Broadmeadows resident Amal Hassan Basry, who says she survived the tragedy by clinging to a corpse for more than 20 hours, is distraught over her fate. Her nightmares continue unabated. Why are we the only country not to show mercy even in this extreme situation?

Meanwhile, the 1500 or so men, women, and children who remain imprisoned both in Australian detention centres and on Nauru are being driven to despair, self-harm and extreme depression. Iranian detainees in the Baxter Detention Centre are now being forcibly returned to Iran in accordance with a secret government memorandum of agreement with the leaders of that repressive regime. They have not been charged with any criminal offence.

We are killing people's spirits. And we are sending people back to countries where their lives are in extreme danger.

Those of us who know asylum seekers are now faced with seeing people we have come to love and admire being taken away in front of our eyes.
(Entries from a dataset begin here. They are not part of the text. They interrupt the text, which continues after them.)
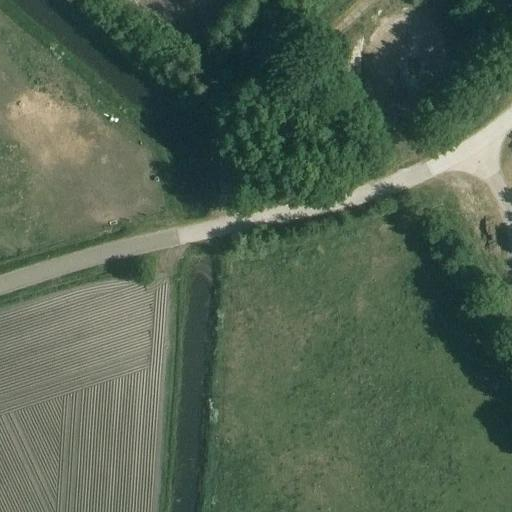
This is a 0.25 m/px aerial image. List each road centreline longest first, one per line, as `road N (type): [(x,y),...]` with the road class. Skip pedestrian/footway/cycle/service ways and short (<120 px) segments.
road 1 (unclassified): [(476,146),(372,195),(193,230),(0,286)]
road 2 (unclassified): [(511,265),(476,146)]
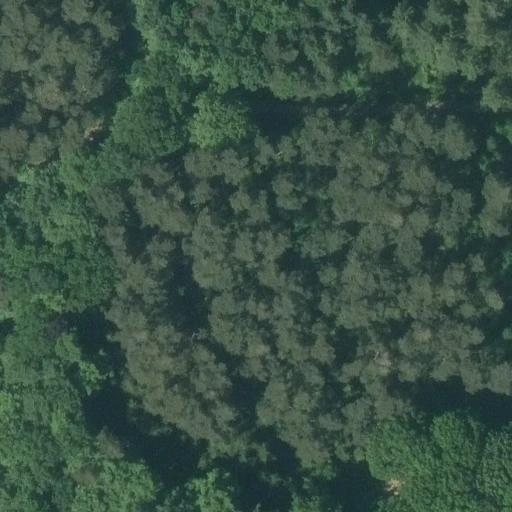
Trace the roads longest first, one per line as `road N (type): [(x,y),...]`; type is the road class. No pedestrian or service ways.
road 1 (track): [(511,112),(375,125),(154,116),(0,206)]
road 2 (track): [(200,115),(187,272),(206,332),(330,511)]
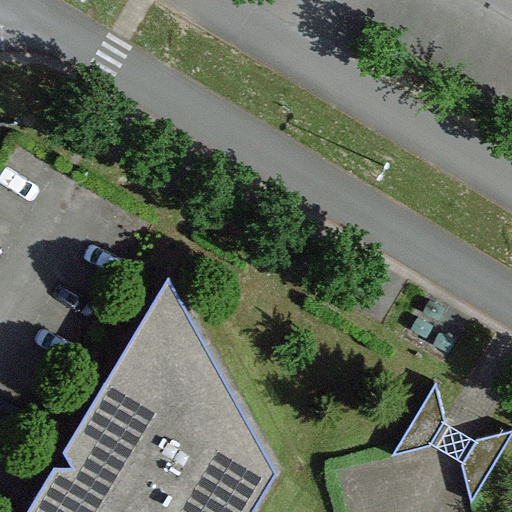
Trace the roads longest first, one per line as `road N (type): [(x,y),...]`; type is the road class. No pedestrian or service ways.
road 1 (unclassified): [(241,125),(511,289)]
road 2 (unclassified): [(32,0),(241,125)]
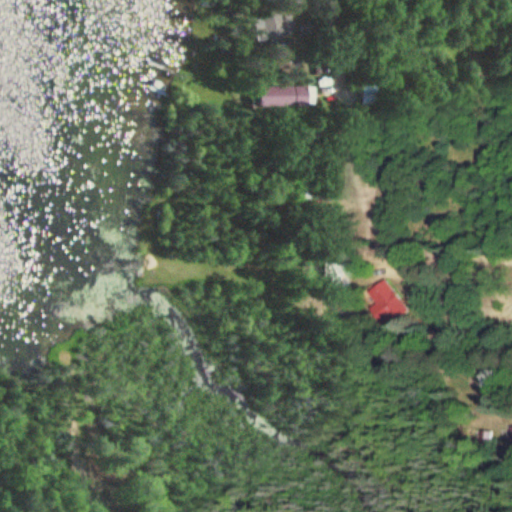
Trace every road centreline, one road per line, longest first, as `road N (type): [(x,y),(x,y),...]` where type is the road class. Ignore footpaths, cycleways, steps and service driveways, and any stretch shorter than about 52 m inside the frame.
road 1 (residential): [(380,230),(339,90),(327,0)]
road 2 (residential): [(511,262),(396,249),(380,230)]
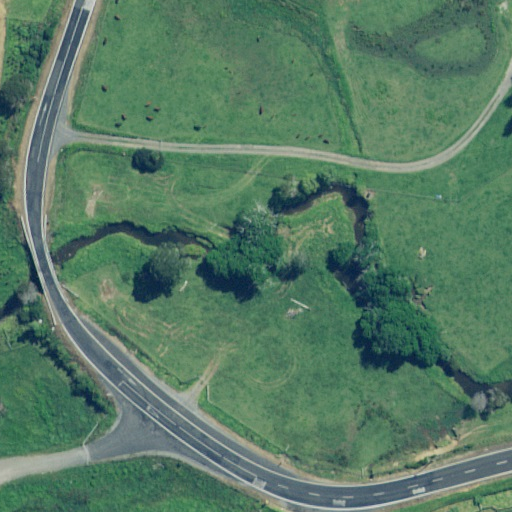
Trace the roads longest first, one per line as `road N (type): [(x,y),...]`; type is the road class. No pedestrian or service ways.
road 1 (primary): [(511,460),(369,496),(294,490),(175,424),(85,342),(52,289),(34,223),(44,129),(83,0)]
road 2 (track): [(511,73),(452,150),(401,168),(44,129)]
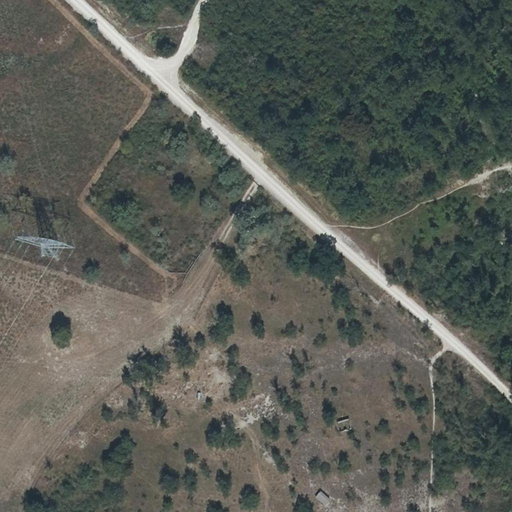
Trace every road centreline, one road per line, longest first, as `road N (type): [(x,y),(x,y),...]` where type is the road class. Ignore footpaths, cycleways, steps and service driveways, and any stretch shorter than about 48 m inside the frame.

We appeal to our politicians' consciences. We say that if our Government, in our name, has been willing to participate in the invasion of Afghanistan and Iraq, and to condemn repressive regimes such as Iran, surely it should be willing to grant permanent residency to those who have had the courage to flee these despotic regimes.

Recognising the rights of refugees to seek asylum, and recognising the fact that asylum seekers have suffered enough, isn't it time that the Australian Government, as an act of humanity, granted permanent residence to the 8500 or so refugees on temporary protection visas - and granted humanitarian visa status, with permanent residence, to asylum seekers in detention, or on bridging visas?

As a samurai maxim puts it, "Even a hunter does not kill a bird that comes to him for protection."

Arnold Zable is a Melbourne writer and a member of the Coalition to End the Suffering.